Heuff G, Oldenburg H S, Boutkan H, Visser J J, Beelen R H, Van Rooijen N, Dijkstra C D, Meyer S
Department of Surgery, Free University Hospital, Amsterdam, The Netherlands.
Cancer Immunol Immunother. 1993 Jul;37(2):125-30. doi: 10.1007/BF01517045.
The evidence that Kupffer cells are capable of controlling metastatic growth in the liver in vivo is largely circumstantial. The best approach when studying natural cytotoxicity activities of Kupffer cells is to investigate the effect of Kupffer cell elimination on tumour growth. Until now it has not been possible to eliminate Kupffer cells without affecting other cell populations. We have recently developed a new method to eliminate Kupffer cells selectively: intravenous injection of liposome-encapsulated (dichloromethylene)bisphosphonate (Cl2MDP-liposomes) leads to effective elimination of all Kupffer cells, without affecting non-phagocytic cells.

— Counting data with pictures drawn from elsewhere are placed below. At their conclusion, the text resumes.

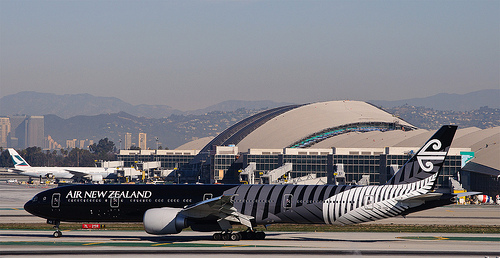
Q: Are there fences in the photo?
A: No, there are no fences.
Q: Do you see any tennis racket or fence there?
A: No, there are no fences or rackets.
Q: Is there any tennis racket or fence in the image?
A: No, there are no fences or rackets.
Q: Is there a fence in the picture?
A: No, there are no fences.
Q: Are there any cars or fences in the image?
A: No, there are no fences or cars.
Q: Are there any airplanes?
A: Yes, there is an airplane.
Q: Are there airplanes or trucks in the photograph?
A: Yes, there is an airplane.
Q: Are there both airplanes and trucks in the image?
A: No, there is an airplane but no trucks.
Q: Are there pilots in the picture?
A: No, there are no pilots.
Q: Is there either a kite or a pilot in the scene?
A: No, there are no pilots or kites.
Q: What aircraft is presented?
A: The aircraft is an airplane.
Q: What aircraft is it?
A: The aircraft is an airplane.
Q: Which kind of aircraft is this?
A: That is an airplane.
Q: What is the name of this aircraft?
A: That is an airplane.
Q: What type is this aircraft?
A: That is an airplane.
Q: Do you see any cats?
A: No, there are no cats.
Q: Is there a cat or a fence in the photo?
A: No, there are no cats or fences.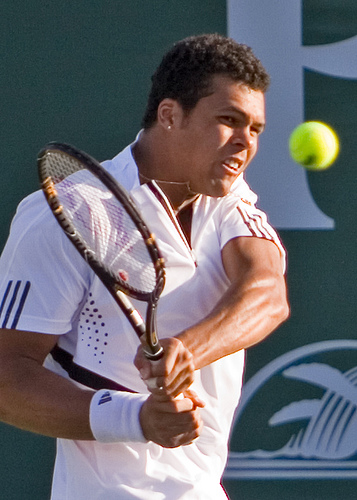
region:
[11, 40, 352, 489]
the man is playing tennis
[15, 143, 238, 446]
the man is holding a racket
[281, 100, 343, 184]
the ball is lime green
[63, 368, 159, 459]
the man is wearing a wrist band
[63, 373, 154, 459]
the wrist band is white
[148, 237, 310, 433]
the sun is on the man`s arm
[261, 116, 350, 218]
the ball is blurry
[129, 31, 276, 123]
the man`s hair is curly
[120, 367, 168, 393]
the man has a band aid on his finger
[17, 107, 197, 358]
the racket is black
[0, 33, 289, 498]
a man playing tennis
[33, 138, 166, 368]
a tennis racquet in the man's hands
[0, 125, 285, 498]
a white shirt on the tennis player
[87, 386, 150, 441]
a white wristband on the man's wrist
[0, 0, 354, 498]
a green wall behind the man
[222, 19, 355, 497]
white markings on the green wall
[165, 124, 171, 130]
small earring in the man's ear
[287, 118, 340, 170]
a yellow tennis ball in the air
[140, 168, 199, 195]
a necklace around the man's neck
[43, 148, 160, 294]
strings in the tennis racquet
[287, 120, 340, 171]
a tennis ball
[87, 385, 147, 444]
a white Adidas wrist band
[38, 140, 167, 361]
a tennis racket in a mans hand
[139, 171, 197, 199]
a gold chain necklace on a mans neck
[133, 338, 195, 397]
a mans hand holding a tennis racket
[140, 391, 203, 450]
a mans hand holding a tennis racket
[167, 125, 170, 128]
an earring in a mans ear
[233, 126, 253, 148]
a mans nose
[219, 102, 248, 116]
a mans eyebrow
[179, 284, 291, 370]
forearm muscles on left arm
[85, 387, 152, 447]
sweatband on right wrist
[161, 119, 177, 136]
earring on the player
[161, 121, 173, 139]
earring on the man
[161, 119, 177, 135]
earring on the person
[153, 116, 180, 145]
earring on the guy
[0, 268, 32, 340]
blue stripes on a sleeve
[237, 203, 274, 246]
red stripes on a sleeve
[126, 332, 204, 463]
two hands on the racquet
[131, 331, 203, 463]
two hands on the handle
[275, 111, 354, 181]
Green tennis ball flying through the air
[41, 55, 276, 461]
Man holding tennis racket with two hands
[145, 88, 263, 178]
Man wearing ear ring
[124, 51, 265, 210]
Man wearing necklace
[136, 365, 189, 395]
Man with band-aid on finger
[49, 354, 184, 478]
Wrist band on man's wrist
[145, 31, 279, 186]
Man with curly black hair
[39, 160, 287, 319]
Man wearing white shirt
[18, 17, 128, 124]
A green background behind tennis player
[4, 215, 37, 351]
Blue trim on shirt sleeve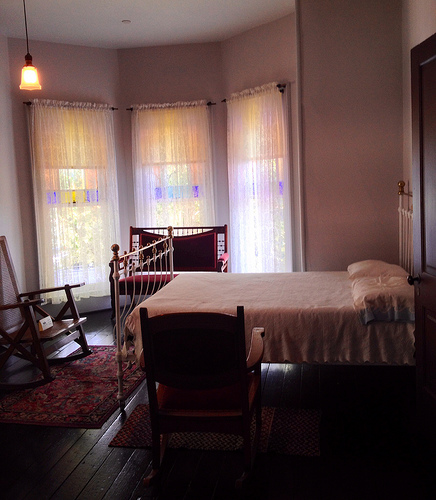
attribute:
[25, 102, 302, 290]
curtain — white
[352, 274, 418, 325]
pillow — blue, white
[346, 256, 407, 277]
pillow — white, blue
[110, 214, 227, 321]
sofa — small, wood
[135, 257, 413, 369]
sheet — white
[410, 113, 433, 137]
ground — red, upholstered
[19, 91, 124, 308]
windows — tall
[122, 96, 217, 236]
windows — tall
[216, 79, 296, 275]
windows — tall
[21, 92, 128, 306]
curtains — light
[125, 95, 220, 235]
curtains — light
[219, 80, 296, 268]
curtains — light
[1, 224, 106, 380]
chair — high back rocking chair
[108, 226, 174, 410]
frame — metal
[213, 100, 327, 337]
curtain — white, sheer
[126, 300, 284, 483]
chair — short, wooden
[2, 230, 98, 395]
chair — wooden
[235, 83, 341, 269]
wall curtain — beautiful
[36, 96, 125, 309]
curtain — beautiful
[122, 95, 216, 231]
curtain — beautiful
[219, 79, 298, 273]
curtain — beautiful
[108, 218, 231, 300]
chair — upholstered, red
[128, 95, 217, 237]
curtain — white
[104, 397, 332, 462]
carpet — brown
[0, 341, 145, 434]
carpet — brown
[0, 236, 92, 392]
rocking chair — wooden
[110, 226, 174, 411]
foot board — wire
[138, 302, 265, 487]
chair — wooden, rocking chair, red, upholstered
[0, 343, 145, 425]
rug — large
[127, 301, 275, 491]
chair — wood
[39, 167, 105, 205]
window — stained, glass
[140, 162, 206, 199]
window — stained, glass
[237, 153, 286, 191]
window — stained, glass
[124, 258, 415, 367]
bed — twin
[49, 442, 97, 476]
floor — wooden, dark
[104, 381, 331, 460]
rug — small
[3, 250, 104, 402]
rocking chair — wood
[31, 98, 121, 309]
curtain — white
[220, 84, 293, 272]
curtain — white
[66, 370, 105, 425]
rug — ornate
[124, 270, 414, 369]
sheets — white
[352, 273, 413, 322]
pillow — white, blue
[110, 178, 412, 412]
frame — metal, bed frame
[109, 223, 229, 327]
bench — indoor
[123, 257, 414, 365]
blanket — white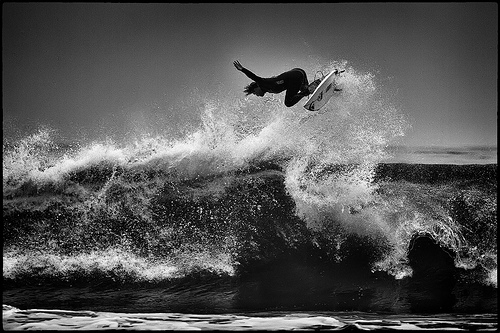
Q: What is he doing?
A: Surfing.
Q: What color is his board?
A: White.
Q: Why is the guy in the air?
A: He made a jump.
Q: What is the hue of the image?
A: Black and white.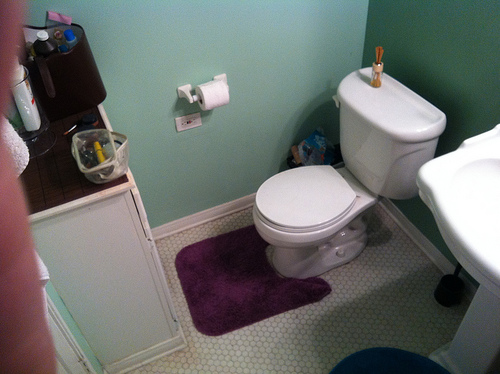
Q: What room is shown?
A: It is a bathroom.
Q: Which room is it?
A: It is a bathroom.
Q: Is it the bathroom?
A: Yes, it is the bathroom.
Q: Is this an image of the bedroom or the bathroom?
A: It is showing the bathroom.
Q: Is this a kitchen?
A: No, it is a bathroom.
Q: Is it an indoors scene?
A: Yes, it is indoors.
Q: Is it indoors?
A: Yes, it is indoors.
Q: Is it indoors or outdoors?
A: It is indoors.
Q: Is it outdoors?
A: No, it is indoors.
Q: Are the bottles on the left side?
A: Yes, the bottles are on the left of the image.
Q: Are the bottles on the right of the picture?
A: No, the bottles are on the left of the image.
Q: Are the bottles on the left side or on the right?
A: The bottles are on the left of the image.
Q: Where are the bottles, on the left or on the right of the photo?
A: The bottles are on the left of the image.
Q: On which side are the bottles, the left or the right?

Wag/Rij rats were injected with Cl2MDP-liposomes. After 48 h, rats were inoculated with syngeneic CC531 colon carcinoma cells by injection in the portal system. The results show a strongly enhanced tumour growth in the liver of the Cl2MDP-liposome-treated rats. In these animals, livers were almost completely replaced by tumour and had increased in weight, whereas in the control groups only a few (four to eight) small (1-mm) tumour nodules were found. These data show that selective elimination of Kupffer cells results in enhanced tumour growth in the liver, implying that Kupffer cells play a crucial role in controlling tumour growth in the liver.

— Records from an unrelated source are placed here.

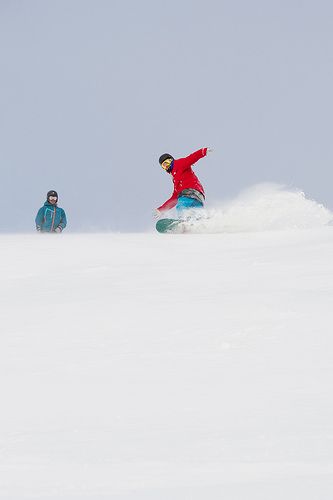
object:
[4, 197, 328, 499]
snow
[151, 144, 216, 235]
person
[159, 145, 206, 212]
jacket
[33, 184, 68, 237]
person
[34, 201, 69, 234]
jacket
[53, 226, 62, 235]
glove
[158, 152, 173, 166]
cap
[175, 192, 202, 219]
pants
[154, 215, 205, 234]
snowboard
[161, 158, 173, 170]
goggles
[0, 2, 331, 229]
sky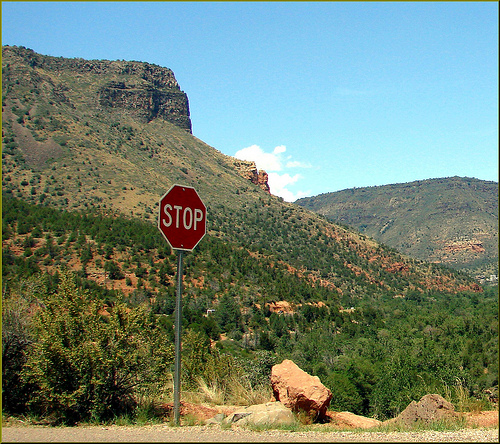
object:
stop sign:
[158, 183, 206, 427]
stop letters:
[163, 204, 204, 231]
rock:
[271, 358, 334, 425]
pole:
[173, 250, 184, 427]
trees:
[125, 276, 132, 286]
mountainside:
[0, 114, 485, 292]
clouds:
[231, 145, 286, 175]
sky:
[0, 0, 500, 203]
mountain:
[140, 118, 270, 433]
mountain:
[293, 174, 500, 286]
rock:
[394, 394, 456, 430]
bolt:
[183, 188, 186, 191]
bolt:
[181, 244, 184, 246]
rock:
[221, 401, 296, 426]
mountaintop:
[0, 44, 192, 134]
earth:
[0, 46, 487, 317]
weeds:
[194, 373, 225, 405]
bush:
[1, 263, 175, 428]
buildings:
[475, 274, 486, 284]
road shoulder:
[0, 401, 500, 443]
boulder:
[257, 168, 271, 195]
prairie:
[224, 289, 499, 422]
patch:
[264, 300, 302, 318]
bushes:
[179, 325, 257, 405]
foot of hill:
[0, 191, 500, 434]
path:
[0, 425, 500, 442]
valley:
[392, 263, 484, 299]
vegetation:
[0, 45, 483, 288]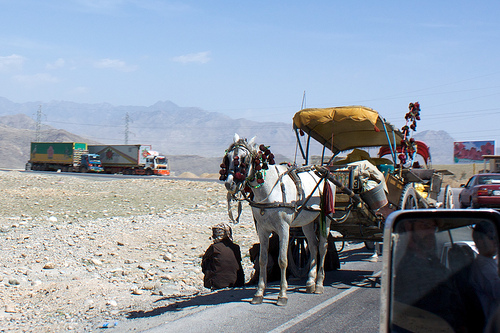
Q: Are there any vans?
A: No, there are no vans.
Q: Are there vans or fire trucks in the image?
A: No, there are no vans or fire trucks.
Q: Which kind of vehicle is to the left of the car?
A: The vehicle is a wagon.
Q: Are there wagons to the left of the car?
A: Yes, there is a wagon to the left of the car.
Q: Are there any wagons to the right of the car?
A: No, the wagon is to the left of the car.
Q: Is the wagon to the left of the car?
A: Yes, the wagon is to the left of the car.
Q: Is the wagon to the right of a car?
A: No, the wagon is to the left of a car.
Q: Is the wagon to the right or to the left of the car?
A: The wagon is to the left of the car.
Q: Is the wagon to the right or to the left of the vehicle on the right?
A: The wagon is to the left of the car.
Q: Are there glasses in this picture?
A: No, there are no glasses.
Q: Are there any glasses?
A: No, there are no glasses.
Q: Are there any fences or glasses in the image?
A: No, there are no glasses or fences.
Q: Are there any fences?
A: No, there are no fences.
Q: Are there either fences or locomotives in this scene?
A: No, there are no fences or locomotives.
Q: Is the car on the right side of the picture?
A: Yes, the car is on the right of the image.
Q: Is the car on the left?
A: No, the car is on the right of the image.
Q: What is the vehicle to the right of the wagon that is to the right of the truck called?
A: The vehicle is a car.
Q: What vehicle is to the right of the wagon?
A: The vehicle is a car.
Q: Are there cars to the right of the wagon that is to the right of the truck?
A: Yes, there is a car to the right of the wagon.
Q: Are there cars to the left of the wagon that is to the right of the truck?
A: No, the car is to the right of the wagon.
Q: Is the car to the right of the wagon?
A: Yes, the car is to the right of the wagon.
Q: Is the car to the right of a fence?
A: No, the car is to the right of the wagon.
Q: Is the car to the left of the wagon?
A: No, the car is to the right of the wagon.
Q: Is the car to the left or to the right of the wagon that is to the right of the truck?
A: The car is to the right of the wagon.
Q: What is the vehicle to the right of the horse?
A: The vehicle is a car.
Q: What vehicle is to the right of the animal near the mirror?
A: The vehicle is a car.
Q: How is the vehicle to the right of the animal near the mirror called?
A: The vehicle is a car.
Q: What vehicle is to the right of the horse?
A: The vehicle is a car.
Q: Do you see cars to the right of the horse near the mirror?
A: Yes, there is a car to the right of the horse.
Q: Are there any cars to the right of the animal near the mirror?
A: Yes, there is a car to the right of the horse.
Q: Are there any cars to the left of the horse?
A: No, the car is to the right of the horse.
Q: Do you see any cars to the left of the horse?
A: No, the car is to the right of the horse.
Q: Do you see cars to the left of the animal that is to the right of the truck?
A: No, the car is to the right of the horse.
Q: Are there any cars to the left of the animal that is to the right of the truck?
A: No, the car is to the right of the horse.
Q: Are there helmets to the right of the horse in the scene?
A: No, there is a car to the right of the horse.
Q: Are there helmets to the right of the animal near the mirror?
A: No, there is a car to the right of the horse.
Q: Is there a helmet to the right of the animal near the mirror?
A: No, there is a car to the right of the horse.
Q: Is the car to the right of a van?
A: No, the car is to the right of the horse.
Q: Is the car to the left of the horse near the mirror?
A: No, the car is to the right of the horse.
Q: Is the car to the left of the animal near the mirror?
A: No, the car is to the right of the horse.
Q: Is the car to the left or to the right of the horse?
A: The car is to the right of the horse.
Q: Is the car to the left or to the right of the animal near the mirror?
A: The car is to the right of the horse.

库普弗细胞能够在体内控制肝脏中转移瘤生长的证据大多是间接的。研究库普弗细胞自然细胞毒性活性的最佳方法是研究消除库普弗细胞对肿瘤生长的影响。到目前为止,还无法在不影响其他细胞群体的情况下消除库普弗细胞。我们最近开发了一种选择性消除库普弗细胞的新方法:静脉注射脂质体包裹的(二氯亚甲基)双膦酸盐(Cl2MDP-脂质体)可有效消除所有库普弗细胞,而不影响非吞噬细胞。给Wag/Rij大鼠注射Cl2MDP-脂质体。48小时后,通过门静脉系统注射给大鼠接种同基因CC531结肠癌细胞。结果显示,经Cl2MDP-脂质体处理的大鼠肝脏中肿瘤生长明显增强。在这些动物中,肝脏几乎完全被肿瘤取代且重量增加,而在对照组中仅发现少数(4至8个)小的(1毫米)肿瘤结节。这些数据表明,选择性消除库普弗细胞会导致肝脏中肿瘤生长增强,这意味着库普弗细胞在控制肝脏肿瘤生长中起关键作用。